Cada cierto tiempo llegan a la pantalla adaptaciones de obras que hasta entonces se consideraban imposibles de filmar. La etiqueta de ‘infilmable’, invariablemente falsa, se suele atribuir a novelas cuya complejidad narrativa desafía a las reglas homogeneizantes y simplificadoras de los manuales de guion hollywoodienses. Así, la infilmable Dune ha estrenado en 2021 su tercera versión audiovisual, mientras que el Quijote, la novela inabarcable por antonomasia, ha visto innumerables traslaciones al cine y la televisión, con distinto grado de fidelidad y calidad. El desafío estriba, pues, en la capacidad de los autores para liberarse de imposiciones y convencionalismos e incorporar en el proceso de adaptación el abanico de detalles y ramificaciones de las obras originales, sin renunciar a su vez al carácter cinematográfico del medio de destino.

El cómic The Sandman, aparecido en 1988, también había sido incluido en esa categoría. Su carácter expansivo, la meticulosa construcción de su enorme plantel de personajes y, sobre todo, la forma en que el guionista Neil Gaiman fue construyendo capas y capas de significado a lo largo de sus 75 números justificaban el escepticismo. Sin embargo, esta primera temporada se salda con un buen puñado de aciertos y, sobre todo, de buenos presagios.

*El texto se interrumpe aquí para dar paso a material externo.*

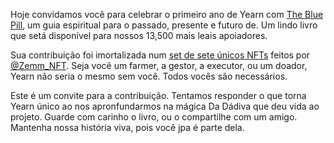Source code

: Hoje convidamos você para celebrar o primeiro ano de Yearn com [The Blue Pill](https://medium.com/iearn/the-blue-pill-ca44ed01f16f), um guia espiritual para o passado, presente e futuro de. Um lindo livro que setá disponível para nossos 13,500 mais leais apoiadores.

Sua contribuição foi imortalizada num [set de sete únicos NFTs](https://galaxy.eco/yearn) feitos por
[@Zemm_NFT](https://twitter.com/Zemm_NFT). Seja você um farmer, a gestor, a executor, ou um doador, Yearn não seria o mesmo sem você. Todos vocês são necessários.

Este é um convite para a contribuição. Tentamos responder o que torna Yearn único ao nos apronfundarmos na mágica Da Dádiva que deu vida ao projeto. Guarde com carinho o livro, ou o compartilhe com um amigo. Mantenha nossa história viva, pois você jpa é parte dela.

La principal virtud de la serie de Allan Heinberg y David S. Goyer es el equilibrio. Por un lado, entre la fidelidad (a veces casi obsesiva) al material original y la libertad para moldearlo de manera flexible, sin sacralizar cada detalle, e incluso puliendo algunas aristas del trabajo de un Gaiman casi primerizo. Por otro, equilibrio entre el alma pulp de sus historias y su raigambre en la tradición literaria británica, de William Shakespeare a G. K. Chesterton, invocados con toda intención en diversos momentos de la temporada. Pero equilibrio también, y sobre todo, entre las servidumbres de la industria televisiva a la hora de dotar a las tramas de una estructura más o menos convencional y la habilidad para preservar todas las digresiones que el cómic incorporaba a su estructura quijotesca en forma de pequeños relatos autoconclusivos. The Sandman no tiene miedo de introducir fuertes cambios de ritmo en la narración; de detener casi por completo la progresión de un relato de largo alcance para explorar un pequeño rincón de su propio universo de ficción, ya sea el rincón de una taberna, un diner americano o el hotel donde se celebra una convención anual. Y, en el proceso, va plantando semillas que darán su fruto varios capítulos más tarde, e incluso sembrando sin aspavientos el hipotético final de la historia, a varias temporadas vista.

Cobra forma así una serie que, lejos de banalizar su radiografía del ser humano a través de la idea (literal y metafórica) del sueño, se toma su tiempo para insuflarle vida y matices, apoyándose en los efectos digitales para trasladar la explosión imaginativa del cómic pero sin dejarse devorar por ellos. Porque el corazón de The Sandman reside en la humanidad de sus personajes, protagonistas y secundarios, y en esto también sale airosa esta primera temporada: el festín visual de los mundos fantásticos no viene a disimular un vacío discursivo, sino a potenciar y alimentar una reflexión (o varias decenas de ellas) sobre el alma, la muerte, el impulso creativo y la propia identidad. No es poca cosa para una obra, decían, imposible de filmar.